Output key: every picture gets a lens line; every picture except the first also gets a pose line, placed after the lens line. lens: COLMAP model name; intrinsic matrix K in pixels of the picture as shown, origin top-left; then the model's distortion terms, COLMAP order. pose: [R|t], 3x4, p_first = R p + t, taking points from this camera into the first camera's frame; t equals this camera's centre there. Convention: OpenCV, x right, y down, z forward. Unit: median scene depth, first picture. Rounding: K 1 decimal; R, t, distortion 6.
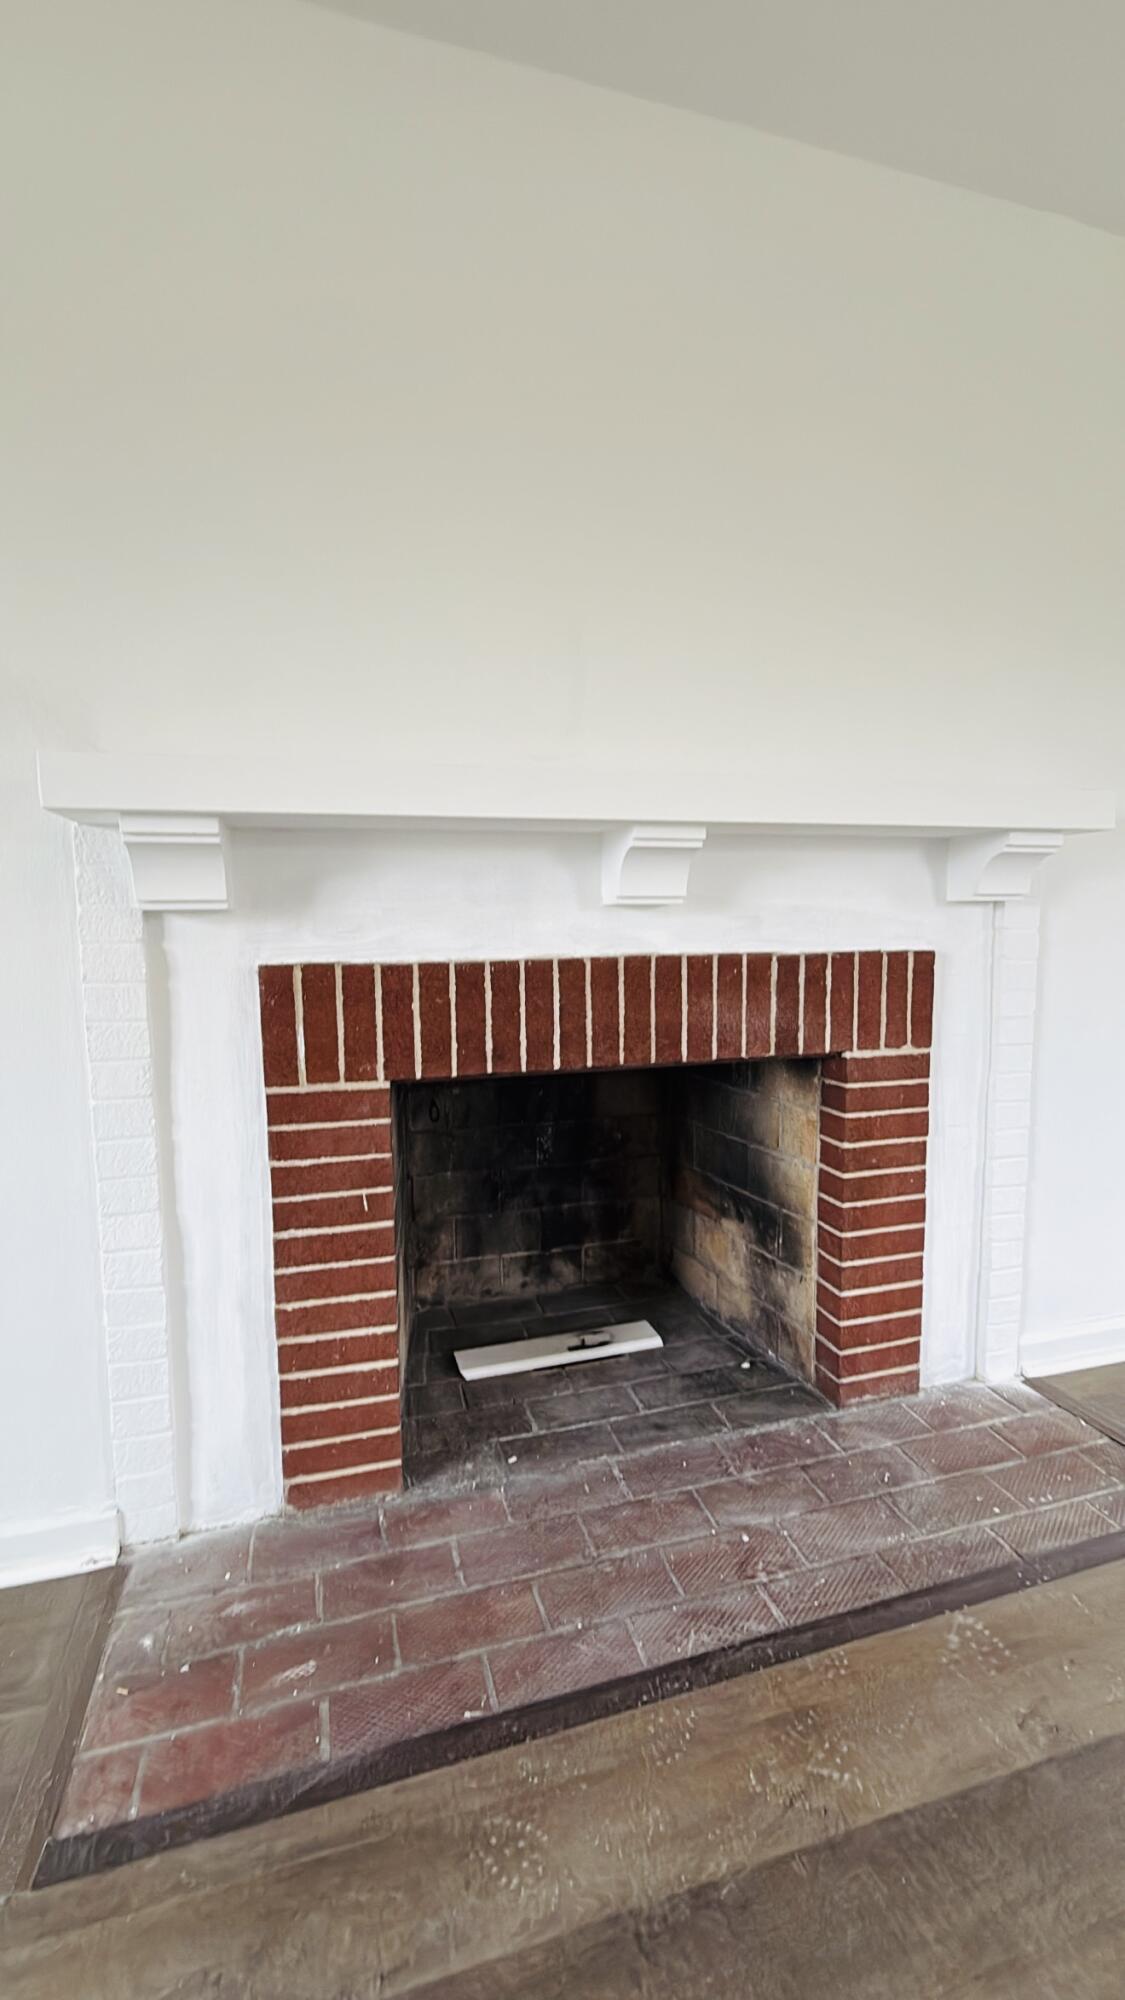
lens RADIAL K [[836.8, 0, 562.4], [0, 836.8, 1004.8], [0, 0, 1]] dist [0.001418, 0.000354]
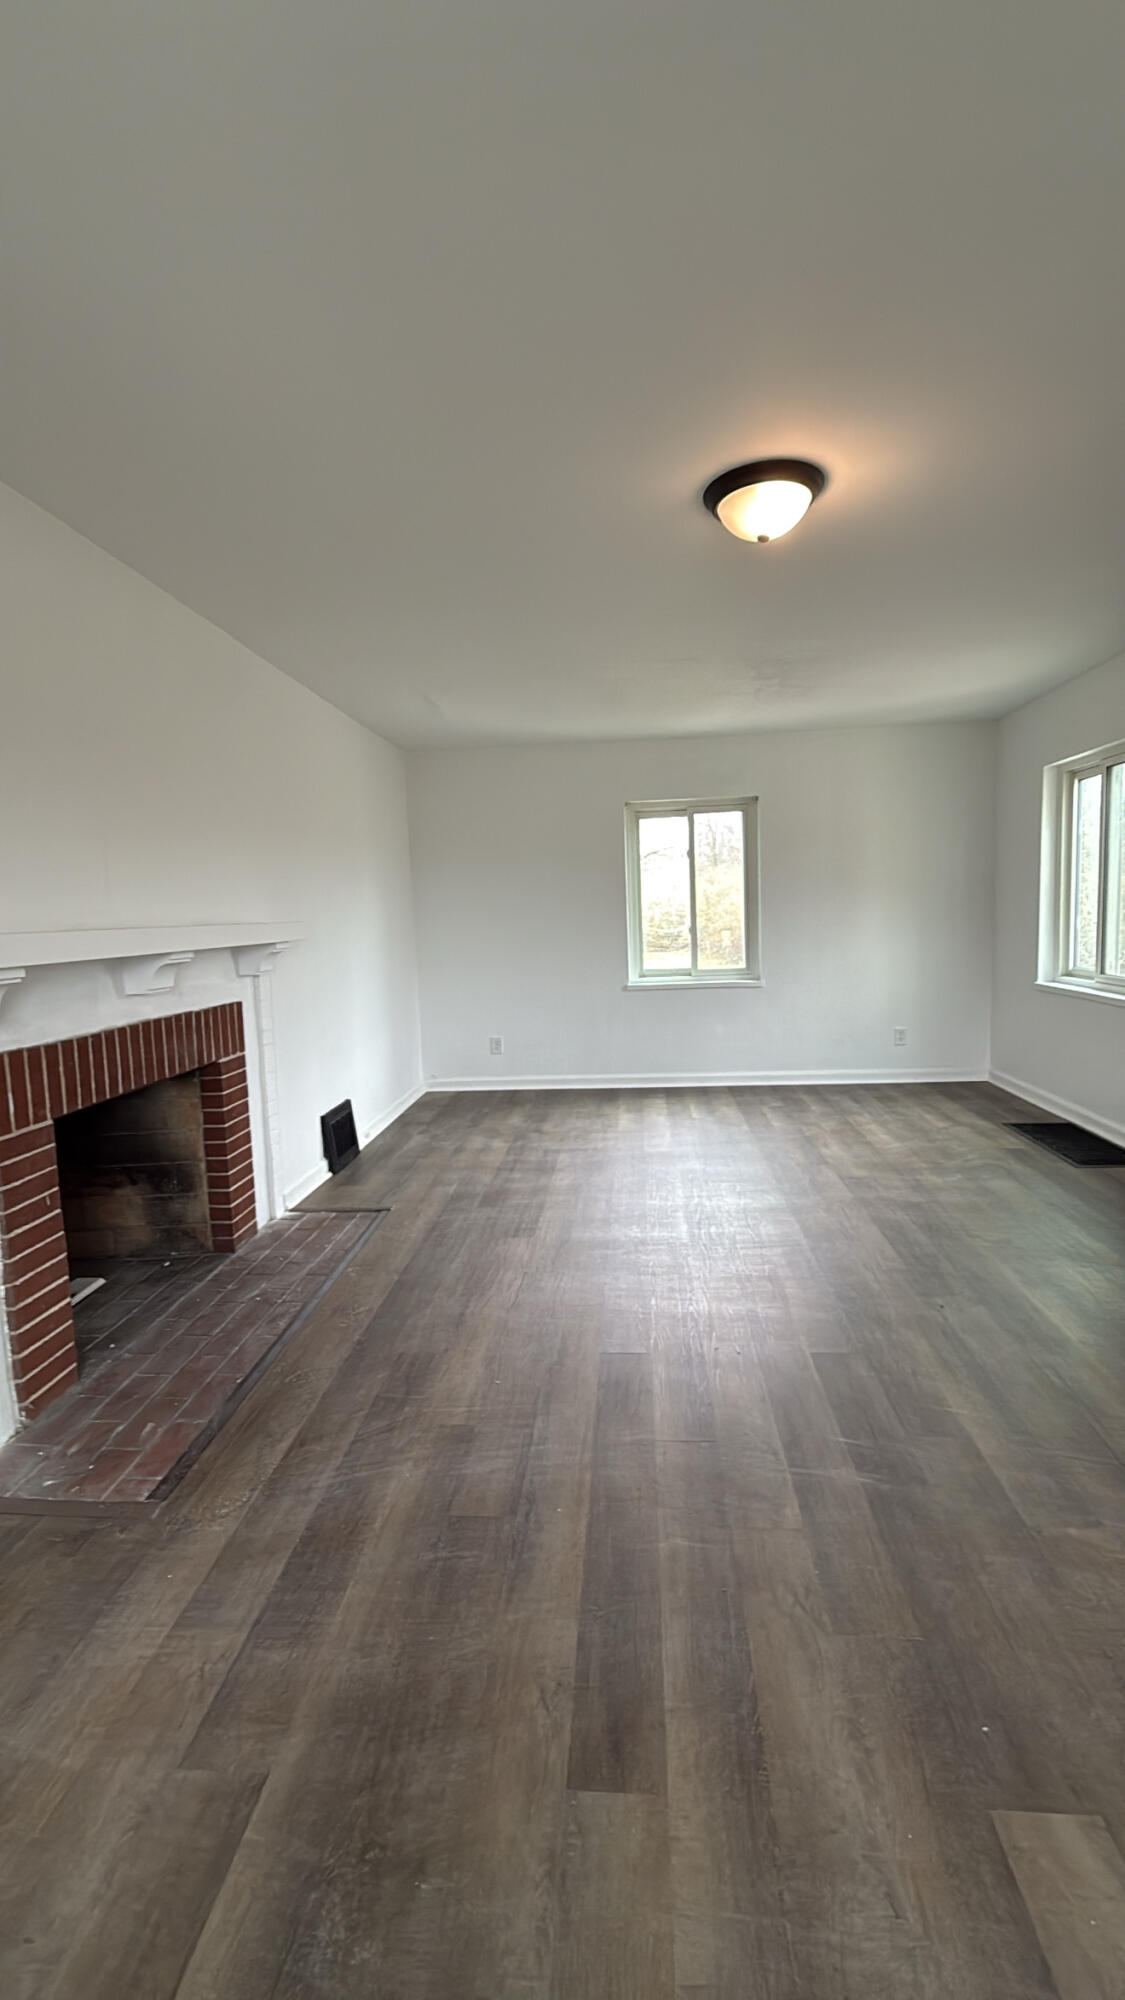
lens RADIAL K [[836.8, 0, 562.4], [0, 836.8, 996.7], [0, 0, 1]] dist [0.001418, 0.000354]
pose [[0.361986, -0.093493, 0.927483, -1.081356], [0.124488, 0.990894, 0.051299, -0.081853], [-0.923834, 0.096891, 0.370329, -0.410758]]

━━━

Task item
The response should reproduce all the material above exactly and leave out its pictures.

Worked solution
Output key: every picture gets a lens line; every picture except the first also gets a pose line, placed after the lens line. lens: COLMAP model name; intrinsic matrix K in pixels of the picture as shown, origin top-left; then the model's distortion terms, COLMAP order. pose: [R|t], 3x4, p_first = R p + t, taking points from this camera into the first camera's frame; t equals this camera's centre there. Convention: OpenCV, x right, y down, z forward. Unit: median scene depth, first picture. Rounding: K 1 decimal; R, t, distortion 6.
lens RADIAL K [[836.8, 0, 562.4], [0, 836.8, 1004.8], [0, 0, 1]] dist [0.001418, 0.000354]
lens RADIAL K [[836.8, 0, 562.4], [0, 836.8, 996.7], [0, 0, 1]] dist [0.001418, 0.000354]
pose [[0.361986, -0.093493, 0.927483, -1.081356], [0.124488, 0.990894, 0.051299, -0.081853], [-0.923834, 0.096891, 0.370329, -0.410758]]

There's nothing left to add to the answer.